Mrs. Rodham never worked outside the home, raising three children in the suburban enclave of Park Ridge, Ill., under the watchful eye of her husband, a conservative Republican who owned a drapery-making business. In a restrictive household dominated by its patriarch, Mrs. Rodham funneled ambition and a passion for learning to her daughter, who has long credited her mother with giving her the tools -- and toughness -- to enter politics.
I kept waiting for a crucial word to pop up in this story -- "Methodist."
Throughout her career, Hillary Rodham Clinton has publicly emphasized the role that her family's Methodist faith played in her beliefs and, especially, in her drive to seek social justice. In this obit, however, there are many references to the restrictions that surrounded the life of Dorothy Rodham and her daughter, and no references to any liberating role for faith. There are, of course, religious ghosts on the theological left, as well as the right.
And then there is this remarkable passage that certainly raises questions worth asking:
Dorothy Emma Howell was born June 4, 1919, in Chicago, the eldest of two daughters of Edwin Howell Jr., a firefighter, and Della Murray.
Her parents’ marriage turned violent. After their divorce in the late 1920s, they sent their daughters -- Dorothy and Isabelle -- alone on a train to California to live with their paternal grandparents, who turned out to be severe and unpredictable disciplinarians. Her grandmother, who was fond of black Victorian dresses and discouraged parties or visitors, once confined Dorothy to her bedroom for a year, with the exception of attending school, as punishment for trick-or-treating.

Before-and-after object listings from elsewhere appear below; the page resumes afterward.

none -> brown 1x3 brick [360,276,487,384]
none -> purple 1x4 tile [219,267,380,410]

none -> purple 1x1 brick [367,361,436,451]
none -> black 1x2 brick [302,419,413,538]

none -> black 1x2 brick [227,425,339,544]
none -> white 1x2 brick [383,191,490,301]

Oh my. Where to begin? That certainly doesn't sound like 20th century American Methodism to me. Instead, it sounds like the kind of harsh, conservative, separatist Protestantism that could drive someone to seek a more progressive mainline church as a spiritual home. Or was the faith in Hillary Rodham Clinton's childhood the product of her conservative father, alone?
Unfortunately, the rest of the story is silent on these issues.
Over at the Chicago Tribune, the obituary for Mrs. Rodham offered this additional reference:
Dorothy Rodham took a variety of college courses even though she never completed a degree. A Democrat, she was a counter to the conservative Republicanism of her husband, who became a successful businessman. ...
The Rodham family were regulars at the First United Methodist Church, four blocks north of their Wisner Street home. Clinton said her mother's early life helped inspire Clinton's later interest in children's advocacy. Dorothy Rodham also preached the importance of keeping even the rockiest of marriages together.
And that's that. Haunting, to say the least.